Additionally, if Ringo choose to change its production order and continue purchasing junk rags, it could increase profits by eliminating the grading process. This option would require that Ringo sell all of the rags it purchases from junk dealers and laundries as Grade C and wold save 193.60 a month by eliminating all grading costs. (See Exhibit D and F).
Exhibit 1 Assumptions
The 5 women labor hours: We are assuming for all calculations that those hours are per year.
Adjustments to Supplier: We are assuming that the suppliers will be able to meet any of our demands for raw materials.
Unaccounted wages: We are assuming that the partners and their wives are not taking wages for our profit calculations.
No Potential Bottlenecks: We are assuming that there is no bottleneck in the system. With all of the information on washing and drying the current mix of suppliers does not constrain washing and drying or the system as a whole.
Sales and production Numbers: Because sale numbers “closely follow production numbers with only minor fluctuations,” we are assuming that the normal sales volume for grades A, B, and C are 50,000; 50,000; and 25,000 respectively.
Scrap and Grade Percentages: We are assuming that the percentages given for scrapped material from each dealer and absorption quality (A,B,C) from each dealer is accurate and doesn’t change.

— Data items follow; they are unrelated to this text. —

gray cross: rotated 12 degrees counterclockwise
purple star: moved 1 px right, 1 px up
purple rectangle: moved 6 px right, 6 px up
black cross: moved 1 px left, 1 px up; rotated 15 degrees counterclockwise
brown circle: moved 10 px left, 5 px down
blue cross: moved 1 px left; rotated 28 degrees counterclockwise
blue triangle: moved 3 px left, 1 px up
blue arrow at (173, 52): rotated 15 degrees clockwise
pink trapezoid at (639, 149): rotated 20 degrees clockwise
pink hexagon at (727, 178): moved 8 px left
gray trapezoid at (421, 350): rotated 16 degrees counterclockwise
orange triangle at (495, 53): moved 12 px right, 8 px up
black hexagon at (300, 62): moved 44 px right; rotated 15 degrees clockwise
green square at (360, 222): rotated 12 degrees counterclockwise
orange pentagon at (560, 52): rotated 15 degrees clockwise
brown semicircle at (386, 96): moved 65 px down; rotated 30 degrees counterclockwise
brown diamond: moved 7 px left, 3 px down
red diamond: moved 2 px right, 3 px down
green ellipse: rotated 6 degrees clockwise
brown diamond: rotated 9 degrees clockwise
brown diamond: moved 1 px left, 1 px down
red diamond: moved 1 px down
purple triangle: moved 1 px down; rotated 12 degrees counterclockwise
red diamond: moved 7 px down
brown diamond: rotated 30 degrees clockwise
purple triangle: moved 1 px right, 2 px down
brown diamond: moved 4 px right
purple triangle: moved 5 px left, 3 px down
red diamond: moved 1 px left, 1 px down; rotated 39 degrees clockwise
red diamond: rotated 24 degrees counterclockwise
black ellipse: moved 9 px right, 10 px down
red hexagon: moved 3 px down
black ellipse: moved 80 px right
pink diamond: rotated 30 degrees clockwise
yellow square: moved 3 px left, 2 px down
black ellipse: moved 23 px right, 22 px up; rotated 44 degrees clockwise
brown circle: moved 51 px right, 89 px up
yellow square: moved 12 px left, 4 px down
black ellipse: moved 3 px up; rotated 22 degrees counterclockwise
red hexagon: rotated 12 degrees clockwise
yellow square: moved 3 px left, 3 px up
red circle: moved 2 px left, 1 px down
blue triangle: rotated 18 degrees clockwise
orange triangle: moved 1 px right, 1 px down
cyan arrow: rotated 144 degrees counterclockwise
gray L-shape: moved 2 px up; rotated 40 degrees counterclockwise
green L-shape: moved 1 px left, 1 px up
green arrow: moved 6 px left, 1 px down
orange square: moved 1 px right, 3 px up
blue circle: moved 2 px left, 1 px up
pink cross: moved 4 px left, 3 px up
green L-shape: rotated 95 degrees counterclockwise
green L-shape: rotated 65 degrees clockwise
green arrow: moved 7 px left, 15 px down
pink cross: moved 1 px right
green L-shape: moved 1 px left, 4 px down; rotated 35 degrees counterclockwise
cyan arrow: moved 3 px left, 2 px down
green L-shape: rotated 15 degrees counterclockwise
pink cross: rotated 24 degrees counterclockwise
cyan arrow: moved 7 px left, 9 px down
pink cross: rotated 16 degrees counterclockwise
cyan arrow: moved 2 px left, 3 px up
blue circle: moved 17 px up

Smaller Batch Deliveries: We are assuming that they receive all of the rags in one shipment at the beginning of the month ( 200,000lbs at beginning of process is approximately equal to sum of all suppliers; 43,750+25,000+6,250+60,000 +50,000). We are also assuming that 200,000lbs is an average meaning that they have an excess of unprocessed rags in their raw material inventory. We are assuming that he also holds onto rags for the whole month, because if ¼ of the warehouse was used to store 200,000 unprocessed rags, then ¼ of the warehouse can also hold 200,000 processed rags.
1. The Ringo Company is a partnership that is operating without a partnership agreement. Accordingly, the partners split the profits of Ringo Rag 50/50 instead of drawing a salary.
2. The $2,400 spent on the half-time bookkeepers is the amount paid to the wives for their secretarial duties.